The Federal Aviation Administration (FAA) gave Amazon permission to use autonomous flying vehicles in logistics tasks, a plan the company announced in July last year under the name Prime Air, which hopes to deliver packages in less than 30 minutes, even in rural or difficult to access areas.
With the release, this delivery model reaches a dozen postal areas of Miami, in south Florida, after debuting in New York and Baltimore.
The FAA authorized testing in the “real world” of these devices in open spaces, “below 122 meters and only during the day.”
According to the authorization of the FAA, the person who remotely controls the small aircraft must have a private pilot certificate, must not lose sight of the aircraft during flight and weather conditions should allow its observation.
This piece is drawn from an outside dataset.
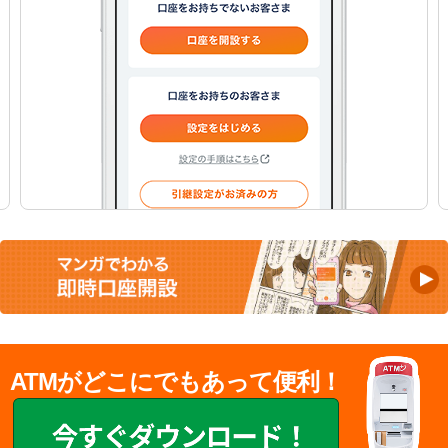
ATMがどこにでもあって便利！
Amazon also has to provide a monthly report with information on the activity of these drones, detailing number of flights, flight hours, glitches, possible deviations from the instructions of air traffic controllers and any involuntary loss of communication.
Amazon Prime Air is not expected to be used in the future for all shipments, but the company believes it could be a valid alternative for certain cases, such as sending packages to inaccessible areas.
The prototype’s weight capacity that Amazon tested with this type of distribution is 5 pounds and, according to the company, 86% of items that the company currently ships have a lower weight.
The aircraft, with eight propellers that allows it to accurately maneuver in the air, has a range of 10 miles.